Shulman L P
Department of Obstetrics and Gynecology, Division of Reproductive Genetics, University of Illinois at Chicago, Chicago, Illinois 60612-7313, USA.
J Womens Health Gend Based Med. 2000 Sep;9(7):725-9. doi: 10.1089/15246090050147637.

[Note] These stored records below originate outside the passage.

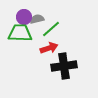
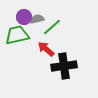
green line: moved 1 px right, 2 px up
green trapezoid: moved 3 px left, 2 px down; rotated 15 degrees counterclockwise
red arrow: moved 3 px left, 1 px down; rotated 120 degrees counterclockwise
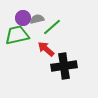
purple circle: moved 1 px left, 1 px down
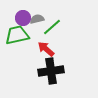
black cross: moved 13 px left, 5 px down
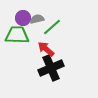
green trapezoid: rotated 15 degrees clockwise
black cross: moved 3 px up; rotated 15 degrees counterclockwise
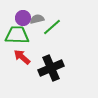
red arrow: moved 24 px left, 8 px down
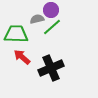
purple circle: moved 28 px right, 8 px up
green trapezoid: moved 1 px left, 1 px up
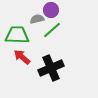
green line: moved 3 px down
green trapezoid: moved 1 px right, 1 px down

Contraceptive choices for women in the United States will soon expand with the expected Food and Drug Administration (FDA) approval (in early summer 2000) of a once-a-month injectable combination contraceptive. Containing 25 mg medroxyprogesterone acetate and 5 mg estradiol cypionate (MPA/E2C) (Lunelletrade mark/Lunellatrade mark, Pharmacia and Upjohn, Peapack, NJ), this monthly injectable method combines the convenience and contraceptive efficacy of longacting steroid methods with the cycle control, return to fertility, and side effect profile more typical of combination low-dose oral contraceptives. The introduction of this novel contraceptive will expand the number of safe, convenient, and effective contraceptives, and it may be used and accepted by women who are not or have not been inclined to use an available reversible contraceptive method in a correct and consistent manner.

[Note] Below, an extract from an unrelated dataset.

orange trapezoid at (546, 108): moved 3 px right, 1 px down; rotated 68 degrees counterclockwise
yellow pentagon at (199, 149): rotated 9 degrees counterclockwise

随着美国食品药品监督管理局(FDA)预计在2000年夏初批准一种每月注射一次的复方避孕药,美国女性的避孕选择将很快增加。这种每月注射一次的方法含有25毫克醋酸甲羟孕酮和5毫克环丙孕酮雌二醇(MPA/E2C)(商品名Lunelle/Lunella,法玛西亚普强公司,皮帕克,新泽西州),它将长效甾体避孕方法的便利性和避孕效果与复方低剂量口服避孕药更典型的周期控制、恢复生育能力及副作用特征结合在一起。这种新型避孕药的推出将增加安全、方便且有效的避孕方法的种类,那些未曾或一直不愿意正确且持续使用现有可逆避孕方法的女性也可能会使用并接受它。